SI.com

Basics training

European invasion has prep stars focusing on fundamentals

Posted: Tuesday July 15, 2003 4:56 PM
  Mike Fish - Straight Shooting

NORTH AUGUSTA, S.C. -- A few years ago, a high school phenom like LaMarcus Aldridge, a 6-foot-11 center/forward from Dallas, might have wreaked havoc on the basketball camp scene, dunking over anybody who dared step in his path. Not this summer. Instead, Aldridge is working on his ball handling skills, adding range to his deft jumper, mirroring his game after -- get this, streetballers -- Dirk Nowitzki.

Aldridge and top players like burly 6-9 Al Jefferson, an Arkansas commit from Prentiss, Miss., are broadening their game here at the Nike Peach Jam, which brings together the country’s elite AAU travel teams. At a rival Adidas ABCD Camp last week in New Jersey, officials borrowed a page from the European book and drilled hotshot invitees on the basics for more than two hours every morning.

Basics? What in the name of Darryl Dawkins is happening? Well, after an embarrassing run on foreign talent in recent NBA drafts, the message that fundamentals honed by repetitive training count for something is finally hitting home.

It used to be that folks worried about a run on teenagers bypassing college for the NBA, following the path of Tracy McGrady and Kobe Bryant. But in the pro basketball drafts since 2000, more than four times as many foreigners have been selected as American high school players -- 49 to 11. And in a lot of cases we’re talking two groups that are about the same age.

“This is a sign that we have to work hard like they work hard overseas," says Aldridge, who has committed to Texas. “Overseas, they work on their weaknesses. Over here, all we do is work on our strengths. That’s changed me, because I am not one-dimensional anymore. I show you I can dribble and I can shoot. I’m not just big man who is under the goal.

“There’s no big man anymore. They can dribble. They can shoot. Dirk can play the two-position [big guard] and the three [small forward]. So I got to think like that, so I can improve my game."

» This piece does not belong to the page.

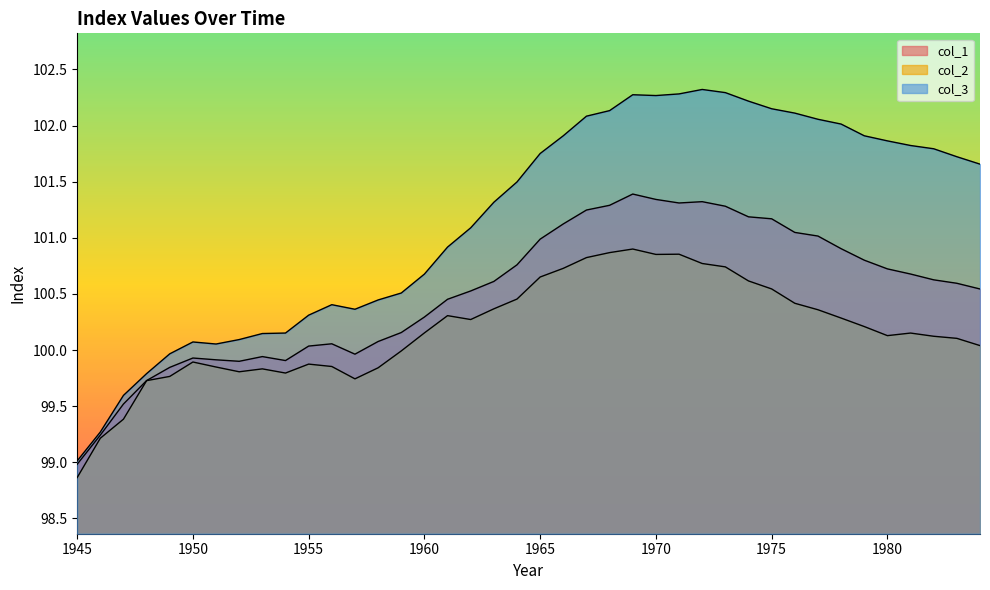

What is the average value of the col_3 series?

101.2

Where a lot of this development comes is under the auspices of the shoe giants -- Nike and Adidas. The elite kids commit to one or the other’s camp and play for one of their sponsored summer travel teams.

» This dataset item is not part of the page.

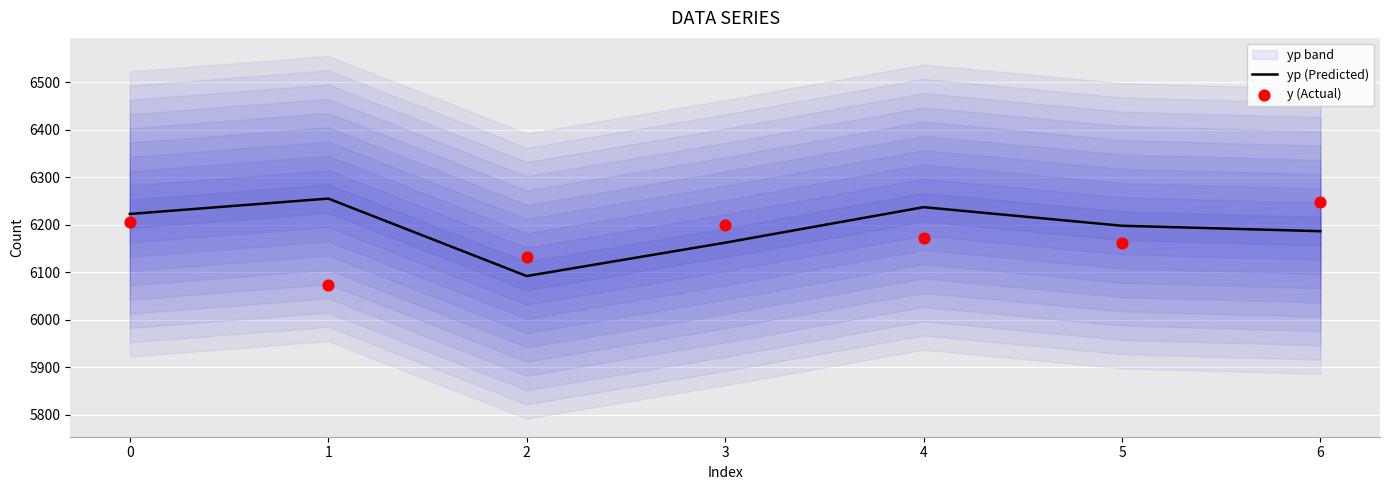

Which series has the largest total across all categories?

yp (Predicted)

In the hoops culture, a top player may be earmarked a Nike or Adidas kid by his early teens, certainly by his senior year of high school. It’s worth noting, however, that LeBron James and Carmelo Anthony came up through the Adidas ranks, only to recently sign multimillion-dollar deals with rival Nike.

Jefferson, who already projects as an NBA player someday, is so strongly committed to Nike that he turned down a chance to play this summer for USA Basketball’s junior national team. He could have been in Thessaloniki, Greece, playing in the under-20 world championships. Instead, Jefferson came here with the rest of the Jackson Tigers.

“I gave my word to Nike," said Jefferson, admitting it was a tough decision. “Once I give my word, I’m the type of person who tries to hold onto it."

Then again, the shoe company-sponsored events are the places to be during the summer, not floating around the Greek Islands. The players don’t build their resumes beating Bolivia in some far-off place. Here, they play two games a day in front of Tubby Smith, Roy Williams and most every name college coach in America. Reputations are enhanced. Scholarships are won.

And, in some cases, the foreign competition is brought to them.

At Adidas’ camp last week, nine foreign exchange students participated. Camp founder Sonny Vaccaro plans to invite at least 20 players from Europe and overseas next summer. Vaccaro instituted morning skill stations at this year’s camp and found 19 NBA assistants eager to run them.

“This is what the European kids do every day," says Vaccaro, the dean of summer camps. “They don’t just go scrimmage up and down the court, playing AAU ball. They train and workout. And they do drills and do them and do them.

“We used to say, ‘Well, European kids are programmed. They do everything by sequence.’ But it is not the worst thing in the world to know what you are doing out there."

As the foreign players keep coming, in greater numbers every draft it seems, the lessons are slowly being learned. But the message apparently bears repeating, especially, as in last month’s NBA draft, when 20 of the 58 players selected came from overseas.

“These kids in Europe are for real," Vaccaro says. “Just because you can’t pronounce their names don’t think they can’t play basketball. And I think what’s happening [in the draft] is a great motivating tool for these kids. They are ignorant. And then they make fun of these guys on draft night. But they don’t know how good they are."

Still, they seem to be learning.

Mike Fish is a senior writer for SI.com.